Assignment = Which lines of the listing contain the word "προϊόντων"? Report each of them in full.
(Recorded information Opens)
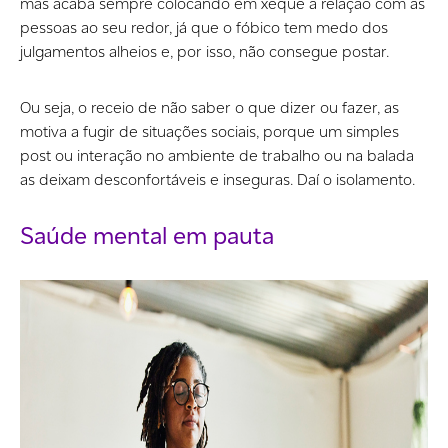
mas acaba sempre colocando em xeque a relação com as
pessoas ao seu redor, já que o fóbico tem medo dos
julgamentos alheios e, por isso, não consegue postar.
Ou seja, o receio de não saber o que dizer ou fazer, as
motiva a fugir de situações sociais, porque um simples
post ou interação no ambiente de trabalho ou na balada
as deixam desconfortáveis e inseguras. Daí o isolamento.
Saúde mental em pauta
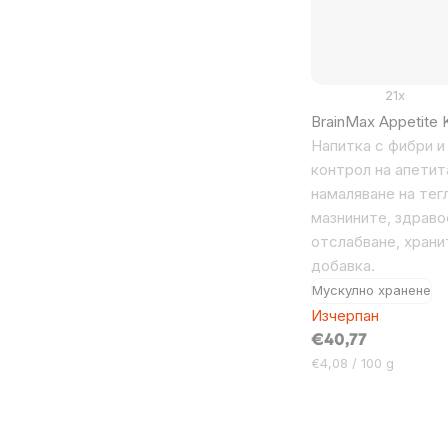
21x
BrainMax Appetite Ki
Напитка с фибри и
контрол на апетит
намаляване на тег
мазнините, здрав
отслабване, храни
добавка.
Мускулно хранене
Изчерпан
€40,77
Цена
€4,08 / 100 g
за
мярка:
Listing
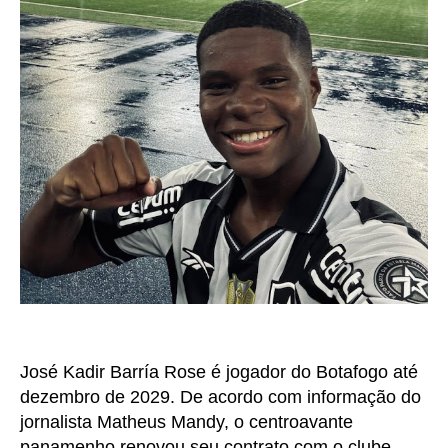
José Kadir Barría Rose
é jogador do Botafogo até
dezembro de 2029. De acordo com informação do
jornalista Matheus Mandy, o centroavante
panamenho renovou seu contrato com o clube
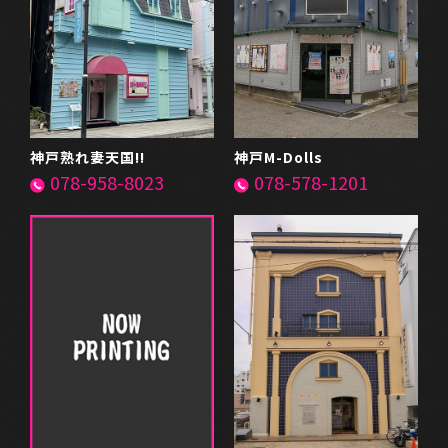
神戸熟れ妻天国!!
神戸M-Dolls
078-958-8023
078-578-1201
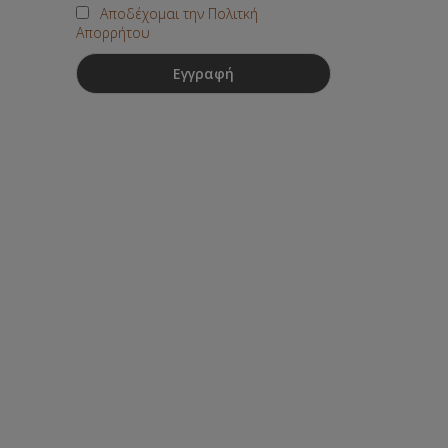
Αποδέχομαι την Πολιτκή
Απορρήτου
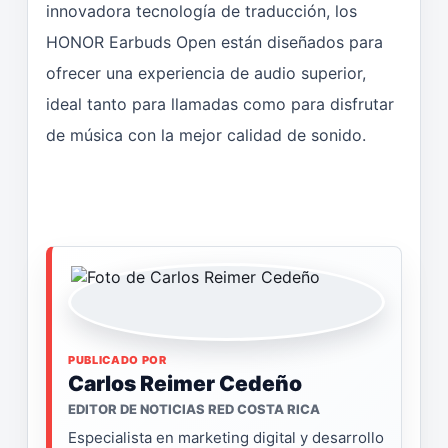
innovadora tecnología de traducción, los
HONOR Earbuds Open están diseñados para
ofrecer una experiencia de audio superior,
ideal tanto para llamadas como para disfrutar
de música con la mejor calidad de sonido.
PUBLICADO POR
Carlos Reimer Cedeño
EDITOR DE NOTICIAS RED COSTA RICA
Especialista en marketing digital y desarrollo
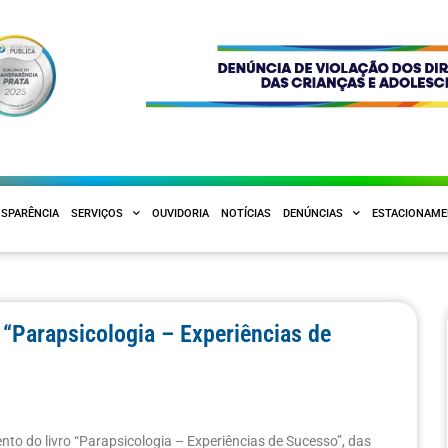
SPARÊNCIA
SERVIÇOS
OUVIDORIA
NOTÍCIAS
DENÚNCIAS
ESTACIONAM
 “Parapsicologia – Experiências de
nto do livro “Parapsicologia – Experiências de Sucesso”, das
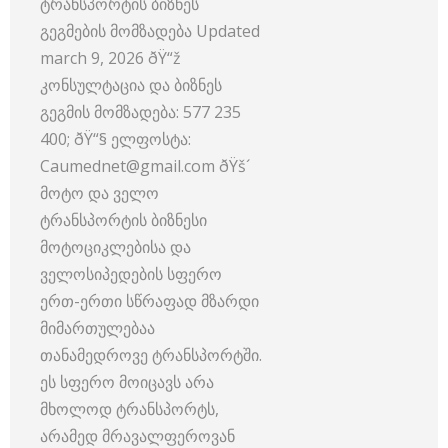
ტრანსპორტის ბიზნეს
გეგმების მომზადება Updated
march 9, 2026 ðŸ“ž
კონსულტაცია და ბიზნეს
გეგმის მომზადება: 577 235
400; ðŸ“§ ელფოსტა:
Caumednet@gmail.com ðŸš´
მოტო და ველო
ტრანსპორტის ბიზნესი
მოტოციკლებისა და
ველოსიპედების სფერო
ერთ-ერთი სწრაფად მზარდი
მიმართულებაა
თანამედროვე ტრანსპორტში.
ეს სფერო მოიცავს არა
მხოლოდ ტრანსპორტს,
არამედ მრავალფეროვან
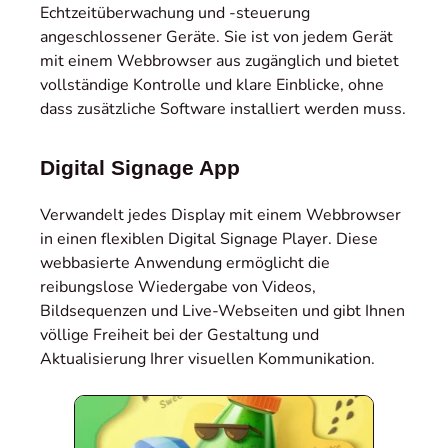
Echtzeitüberwachung und -steuerung
angeschlossener Geräte. Sie ist von jedem Gerät
mit einem Webbrowser aus zugänglich und bietet
vollständige Kontrolle und klare Einblicke, ohne
dass zusätzliche Software installiert werden muss.
Digital Signage App
Verwandelt jedes Display mit einem Webbrowser
in einen flexiblen Digital Signage Player. Diese
webbasierte Anwendung ermöglicht die
reibungslose Wiedergabe von Videos,
Bildsequenzen und Live-Webseiten und gibt Ihnen
völlige Freiheit bei der Gestaltung und
Aktualisierung Ihrer visuellen Kommunikation.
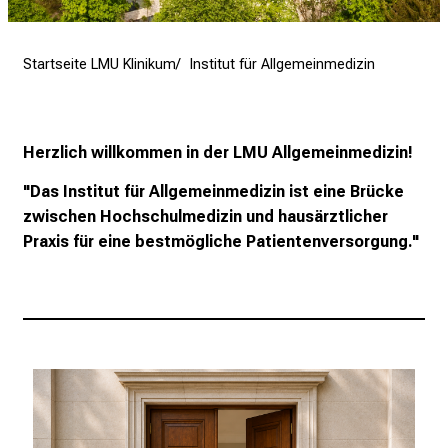
e
n
Startseite LMU Klinikum
Institut für Allgemeinmedizin
d
e
r
E
Herzlich willkommen in der LMU Allgemeinmedizin!
i
"Das Institut für Allgemeinmedizin ist eine Brücke
n
zwischen Hochschulmedizin und hausärztlicher
b
Praxis für eine bestmögliche Patientenversorgung."
l
i
c
k
e
i
n
d
e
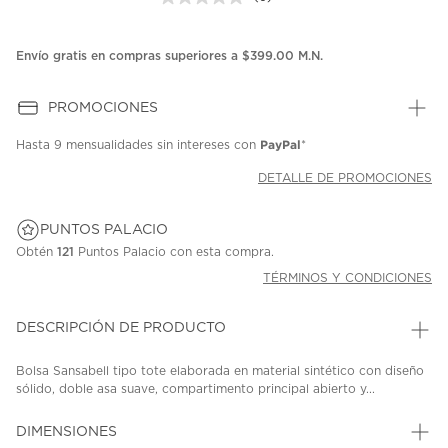
Sin
puntuación.
Enlace
en
Envío gratis en compras superiores a $399.00 M.N.
la
misma
página.
PROMOCIONES
PayPal
Hasta
9 mensualidades
sin intereses con
*
DETALLE DE PROMOCIONES
PUNTOS PALACIO
Obtén
121
Puntos Palacio con esta compra.
TÉRMINOS Y CONDICIONES
DESCRIPCIÓN DE PRODUCTO
Bolsa Sansabell tipo tote elaborada en material sintético con diseño
sólido, doble asa suave, compartimento principal abierto y...
DIMENSIONES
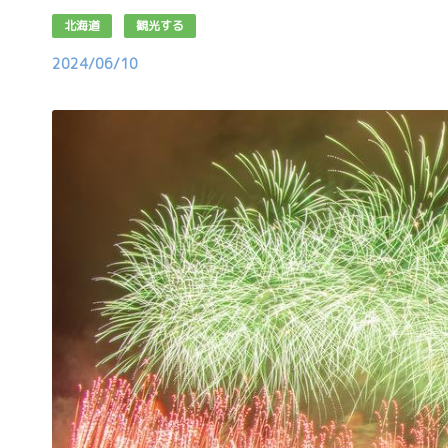
北海道
観光する
2024/06/10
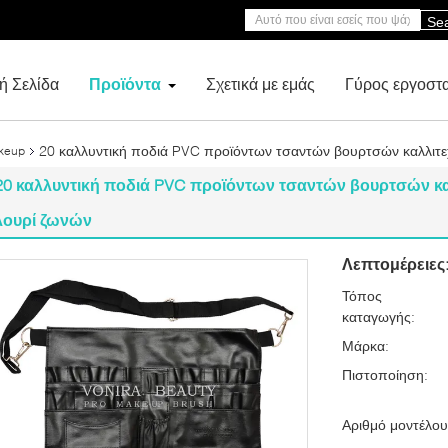
Se
ή Σελίδα
Προϊόντα
Σχετικά με εμάς
Γύρος εργοστ
20 καλλυντική ποδιά PVC προϊόντων τσαντών βουρτσών καλλιτ
keup
20 καλλυντική ποδιά PVC προϊόντων τσαντών βουρτσών κ
λουρί ζωνών
Λεπτομέρειες
Τόπος
καταγωγής:
Μάρκα:
Πιστοποίηση:
Αριθμό μοντέλου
(Recorded information Closes)
The completed task =
20 καλλυντική ποδιά PVC προϊόντων τσαντών βουρτσών καλλιτ
20 καλλυντική ποδιά PVC προϊόντων τσαντών βουρτσών κ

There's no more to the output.